A onor del vero va detto che ho letto anche libri validi. Anzi, a dirla tutta nella lista dei migliori libri letti quest’anno sicuramente un posto d’onore va a Il sentiero di legno e sangue di Luca Tarenzi. Però si tratta per l’appunto di una parte minima.

Di chi sia la colpa non lo so. Forse degli autori che non hanno idea di che cosa sia la gavetta e che vogliono essere pubblicati subito, che sommergono con schifezze le case editrici facendo affogare in un mare di mediocrità i romanzi veramente meritevoli. Forse è colpa degli editor, che non fanno al meglio il loro lavoro, del resto troppe volte leggendo questo o quel romanzo mi sono ritrovato a dire “ma perché, perché non hai corretto questo cambio di POV o questo sbrodolamento di aggettivi, signor editor?”. O forse è colpa degli editori che cercano a tutti i costi di sopravvivere puntando sul commerciale: vampiri, angeli decaduti e altra roba urabn fantasy/paranormal romance. Anche loro, come Lord Mondador, hanno come fine ultimo quello di guadagnare, e se i vampiri tirano, si pubblicano vampiri, sperando di riuscire a inserirsi in una fetta di mercato già di per sé satura.

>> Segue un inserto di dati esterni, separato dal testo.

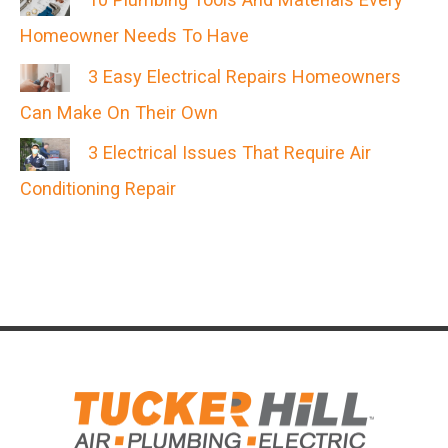
Homeowner Needs To Have
3 Easy Electrical Repairs Homeowners
Can Make On Their Own
3 Electrical Issues That Require Air
Conditioning Repair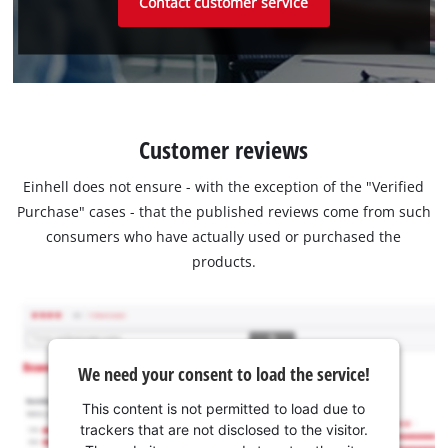
Contact customer service
Customer reviews
Einhell does not ensure - with the exception of the "Verified
Purchase" cases - that the published reviews come from such
consumers who have actually used or purchased the
products.
We need your consent to load the service!
This content is not permitted to load due to
trackers that are not disclosed to the visitor.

O, addirittura, sono da biasimare i miei colleghi recensori, che invece di fornire una critica come dio comanda si limitano a qualche leccata di culo all’autore o all’editore (che magari è un amyketto). Io, lo ripeto, non so con certezza di chi sia la “colpa”, né mi sento di puntare il dito contro nessuno in particolare.

E anzi, può darsi che sia tutto solo nella mia testa, perché, come ho detto in precedenza, io sono uno stronzo, uno con dei “bias radicati” nella testa, uno che fa il figo sul web a scapito di giovani autori talentuosi per carenza di autostima nella vita reale. Mettetela come volete.

Siamo a metà novembre ed è ancora presto per i propositi di fine anno, ma io lo faccio lo stesso. Per il 2012 prometto di continuare a leggere libri di autori italiani, nonostante il 2011 sia stato tutt’altro che incoraggiante. Ma voglio, voglio con tutto il mio arido cuore asociale, che il talento (quello vero, non quello costruito ad arte e di cui, grattata la superficie, resta solo fuffa pretenziosa) esca allo scoperto.

Perché il talento c’è, bisogna solo sapersi orientare e scovarlo.